Oleh : Grattiana Timur
Fenomena penggunaan media publik untuk kampanye politik sangat massif dilakukan dalam Pemilu Legislatif dan Pilpres 2014 ini. Penyebab fenomena itu adalah afiliasi partai politik dengan pemilik media frekuensi publik.
Fakta menarik itu disampaikan oleh CIPG dan Remotivi dalam seminar dan diskusi yang bertajuk “Politisasi Media” Jumat (24/10) dalam rangkaian acara Jagongan Media Rakyat (JMR) 2014.
Muhammad Heychael, Koordinator Divisi Penelitian Remotivi mengatakan, pada pemilu sebelumnya belum pernah ada pemilik media yang menjadi calon presiden dari suatu partai politik tertentu.
Menurut dia, salah satu fakta yang mendasari fenomena tersebut adalah hasil penelitian tentang pemilu sebelumnya, yang menyatakan bahwa pemenang pemilu adalah mereka yang paling banyak muncul di televisi.
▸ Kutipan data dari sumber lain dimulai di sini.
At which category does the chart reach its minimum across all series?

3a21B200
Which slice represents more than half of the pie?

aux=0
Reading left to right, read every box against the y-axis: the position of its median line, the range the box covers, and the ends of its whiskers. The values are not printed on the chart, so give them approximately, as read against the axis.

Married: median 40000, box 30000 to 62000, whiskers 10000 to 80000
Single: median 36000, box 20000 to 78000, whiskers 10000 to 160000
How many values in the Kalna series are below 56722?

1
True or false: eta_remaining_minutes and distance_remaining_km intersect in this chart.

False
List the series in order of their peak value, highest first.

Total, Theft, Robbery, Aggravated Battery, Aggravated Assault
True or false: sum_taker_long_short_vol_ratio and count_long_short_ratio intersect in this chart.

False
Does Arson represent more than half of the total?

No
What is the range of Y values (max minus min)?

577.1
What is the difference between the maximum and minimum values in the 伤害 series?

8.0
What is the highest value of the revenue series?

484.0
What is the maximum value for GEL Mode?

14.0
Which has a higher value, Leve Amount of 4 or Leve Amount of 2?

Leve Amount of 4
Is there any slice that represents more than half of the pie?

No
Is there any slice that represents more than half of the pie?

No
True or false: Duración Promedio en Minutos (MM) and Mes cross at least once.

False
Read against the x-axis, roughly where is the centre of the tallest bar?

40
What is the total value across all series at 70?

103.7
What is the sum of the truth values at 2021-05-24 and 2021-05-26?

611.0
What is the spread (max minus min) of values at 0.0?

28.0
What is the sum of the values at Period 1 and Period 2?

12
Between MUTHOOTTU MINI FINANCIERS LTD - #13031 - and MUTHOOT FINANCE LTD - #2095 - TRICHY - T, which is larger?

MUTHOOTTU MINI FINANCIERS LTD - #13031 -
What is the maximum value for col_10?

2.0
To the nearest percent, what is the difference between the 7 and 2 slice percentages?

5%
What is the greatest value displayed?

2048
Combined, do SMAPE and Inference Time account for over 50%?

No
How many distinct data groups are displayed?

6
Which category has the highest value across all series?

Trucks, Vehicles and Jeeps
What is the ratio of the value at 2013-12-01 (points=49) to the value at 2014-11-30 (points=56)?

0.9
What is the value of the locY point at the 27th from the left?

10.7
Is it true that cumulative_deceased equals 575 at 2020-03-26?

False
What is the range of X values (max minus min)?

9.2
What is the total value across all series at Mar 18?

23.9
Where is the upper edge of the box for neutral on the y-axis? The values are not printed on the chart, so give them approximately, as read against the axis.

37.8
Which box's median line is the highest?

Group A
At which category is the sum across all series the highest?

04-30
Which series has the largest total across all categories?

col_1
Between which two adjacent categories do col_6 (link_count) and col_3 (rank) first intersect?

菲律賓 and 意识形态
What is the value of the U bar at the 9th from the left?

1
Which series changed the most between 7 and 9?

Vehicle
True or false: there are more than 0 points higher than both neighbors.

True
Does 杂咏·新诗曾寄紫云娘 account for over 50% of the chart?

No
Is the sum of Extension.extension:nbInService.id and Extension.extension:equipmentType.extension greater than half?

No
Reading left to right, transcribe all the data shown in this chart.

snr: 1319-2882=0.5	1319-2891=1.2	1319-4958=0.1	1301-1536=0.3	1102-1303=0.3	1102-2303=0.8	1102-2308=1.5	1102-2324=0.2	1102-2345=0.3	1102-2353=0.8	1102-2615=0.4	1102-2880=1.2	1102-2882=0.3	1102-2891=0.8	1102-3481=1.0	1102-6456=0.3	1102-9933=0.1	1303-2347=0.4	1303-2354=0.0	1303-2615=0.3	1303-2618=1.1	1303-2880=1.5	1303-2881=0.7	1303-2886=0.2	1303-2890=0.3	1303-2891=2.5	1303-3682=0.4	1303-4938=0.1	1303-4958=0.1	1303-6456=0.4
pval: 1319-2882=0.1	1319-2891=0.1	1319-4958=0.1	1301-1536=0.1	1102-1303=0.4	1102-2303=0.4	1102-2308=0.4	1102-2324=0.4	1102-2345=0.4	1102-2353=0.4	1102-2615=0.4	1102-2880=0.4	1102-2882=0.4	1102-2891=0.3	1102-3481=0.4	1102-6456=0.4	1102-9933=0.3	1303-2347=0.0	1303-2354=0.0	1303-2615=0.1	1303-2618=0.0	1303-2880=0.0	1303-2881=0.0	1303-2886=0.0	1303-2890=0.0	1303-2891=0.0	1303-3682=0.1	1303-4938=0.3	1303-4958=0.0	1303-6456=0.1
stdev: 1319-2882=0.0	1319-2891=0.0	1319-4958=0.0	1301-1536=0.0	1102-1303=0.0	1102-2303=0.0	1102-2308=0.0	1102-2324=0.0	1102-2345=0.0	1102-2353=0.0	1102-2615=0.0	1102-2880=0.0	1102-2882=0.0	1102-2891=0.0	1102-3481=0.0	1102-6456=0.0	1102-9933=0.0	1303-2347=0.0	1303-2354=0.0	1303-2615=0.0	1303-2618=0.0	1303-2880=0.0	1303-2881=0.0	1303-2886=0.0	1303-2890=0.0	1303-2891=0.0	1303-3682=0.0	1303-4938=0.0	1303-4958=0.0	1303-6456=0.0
Berdasarkan data yang dikumpulkan Remotivi terkait fenomena keterkaitan media dan politik, ada kecenderungan perubahan pemberitaan terhadap capres tertentu ketika terjadi perubahan koalisi. “Di TV One sebelumnya sama sekali tidak ada pemberitaan positif tentang Prabowo. Tetapi setelah Bakrie berkoalisi dengan Gerindra, pemberitaan meningkat menjadi 52 persen,” tutur Heychael.
Ria, salah satu peneliti Centre for Innovation Policy & Governance (CIPG) mengungkapkan bahwa kampanye politik di media televisi dilakukan di tiga lini, yaitu pemberitaan, iklan politik dan program non berita. Menjelang pemilu, semua lini tersebut dimanfaatkan untuk melakukan kampanye politik. “Mereka memanfaatkan celah dari undang-undang,” ujar Ria.
Hal ini jelas merugikan publik sebagai pihak pemilik frekuensi. Apa yang disajikan media tidak berorientasi untuk kepentingan publik melainkan kepentingan partainya. Isu publik pun diabaikan karena substansi berita lebih banyak untuk kepentingan kampanye. “TV dalam hal ini gagal menghadirkan pemberitaan yang berperspektif publik,” ungkap Heychael.